Roegel J C, Yannoulis N, De Jong W, Feldman J, Bousquet P
Laboratoire de Pharmacologie Cardiovasculaire et Rénale, CNRS ERS 109, Faculté de Médecine, Strasbourg, France.
J Hypertens Suppl. 1998 Aug;16(3):S39-43.
Centrally acting antihypertensive drugs bearing an imidazoline or a related chemical structure inhibit sympathetic nervous output to the heart and vascular beds, and enhance parasympathetic tone. Cardiac ischaemia and ventricular arrhythmias that can result from hypertension are likely to benefit from such effects.
To investigate the effects of rilmenidine, an oxazoline with antihypertensive properties, in a model of neurogenically induced ischaemic ventricular arrhythmias.
Bicuculline, a alpha-aminobutyric acid (GABA(A)) receptor antagonist, was administered intracisternally in pentobarbitone anaesthetized rabbits; 10 microg/kg intracisternal bicuculline induced polymorphic ventricular ectopic beats and ventricular tachycardia, while blood pressure increased by about 50-60% and heart rate in sinus rhythm decreased by about 20%. Rilmenidine pretreatment (10 min), either administered intravenously (0.01, 0.1, 1 mg/kg) or intracisternally (3, 10, 30 microg/kg), dose-dependently prevented the occurrence of bicuculline-induced arrhythmias and, because of a lower baseline, the blood pressure values reached were less when compared with controls. Intracisternal idazoxan (15 microg/kg) had no significant antiarrhythmic effect but antagonized, in part, the haemodynamic and antiarrhythmic effects of rilmenidine (1 mg/kg intravenously; 30 microg/kg intracisternally).
The antiarrhythmic effects observed with rilmenidine are mainly mediated by blunting the bicuculline-induced increase in the sympathetic nervous output to the heart and the vascular beds. These effects of rilmenidine are likely to originate from action on the central as well as on the peripheral nervous systems. Direct coronary or cardiac effects might also play a role, in particular at low non-hypotensive intravenous doses.
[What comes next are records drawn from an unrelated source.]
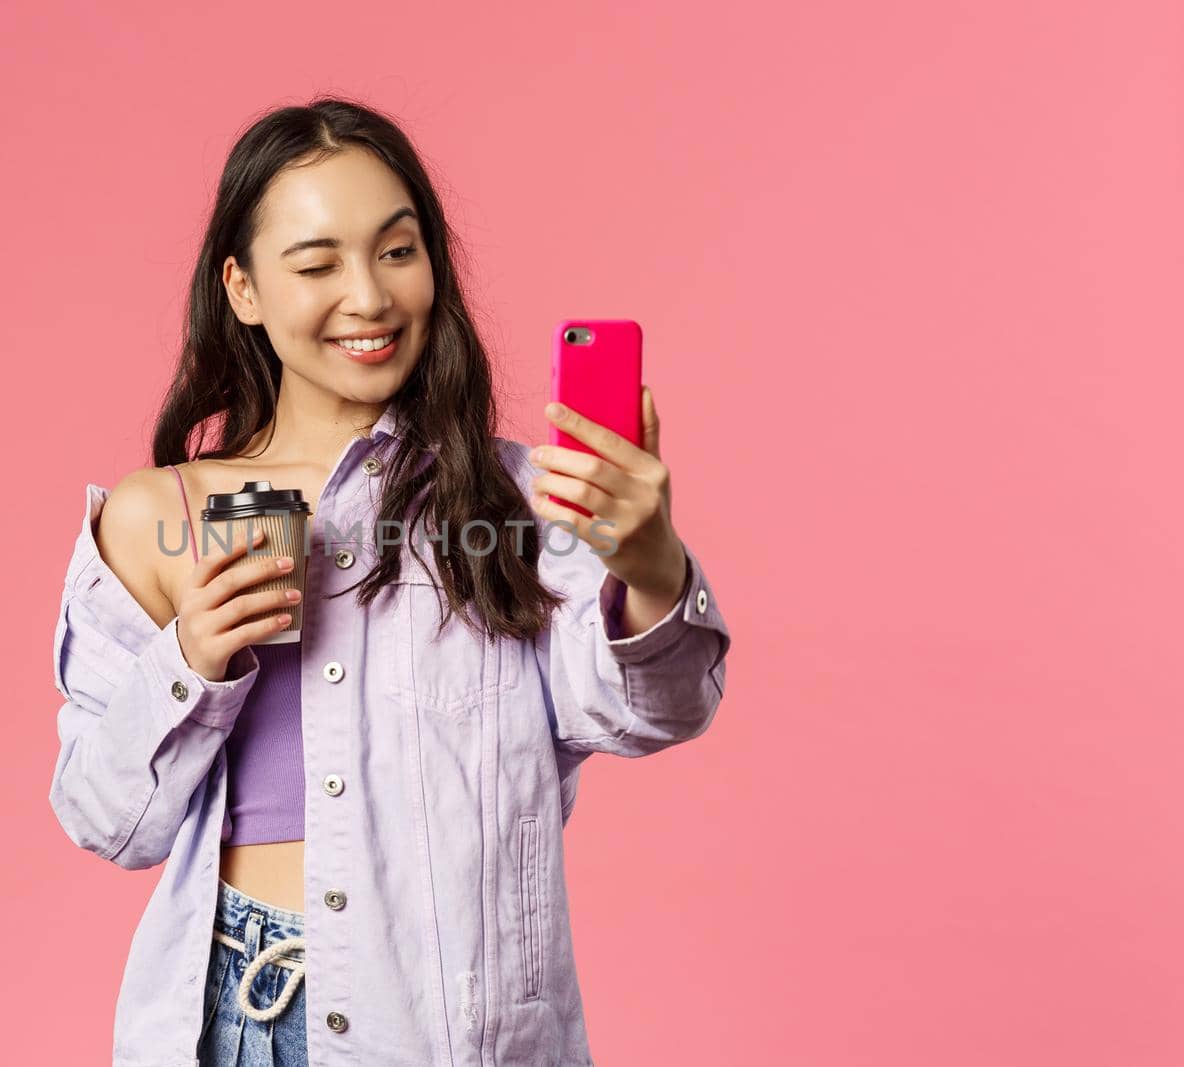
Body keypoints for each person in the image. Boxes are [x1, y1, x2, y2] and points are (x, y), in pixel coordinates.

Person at [48, 96, 732, 1067]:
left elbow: (652, 712)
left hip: (446, 1020)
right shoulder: (157, 512)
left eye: (396, 251)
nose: (367, 297)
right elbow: (104, 818)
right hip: (232, 1013)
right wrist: (190, 660)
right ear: (241, 287)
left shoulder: (525, 501)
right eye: (317, 263)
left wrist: (650, 560)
具有咪唑啉或相关化学结构的中枢性抗高血压药物可抑制交感神经向心脏和血管床的输出,并增强副交感神经张力。高血压可能导致的心脏缺血和室性心律失常可能会受益于此类作用。
研究具有抗高血压特性的恶唑啉类药物利美尼定在神经源性缺血性室性心律失常模型中的作用。
在戊巴比妥麻醉的家兔脑池内注射γ-氨基丁酸(GABA(A))受体拮抗剂荷包牡丹碱;脑池内注射10μg/kg荷包牡丹碱可诱发多形性室性早搏和室性心动过速,同时血压升高约50-60%,窦性心律时的心率降低约20%。利美尼定预处理(10分钟),静脉注射(0.01、0.1、1mg/kg)或脑池内注射(3、10、30μg/kg),可剂量依赖性地预防荷包牡丹碱诱发的心律失常,并且由于基线较低,与对照组相比,达到的血压值更低。脑池内注射咪唑克生(15μg/kg)没有显著的抗心律失常作用,但部分拮抗了利美尼定(静脉注射1mg/kg;脑池内注射30μg/kg)的血流动力学和抗心律失常作用。
利美尼定观察到的抗心律失常作用主要是通过减弱荷包牡丹碱诱发的交感神经向心脏和血管床输出增加来介导的。利美尼定的这些作用可能源于对中枢和外周神经系统的作用。直接的冠状动脉或心脏作用也可能起作用,特别是在低剂量非降压静脉注射时。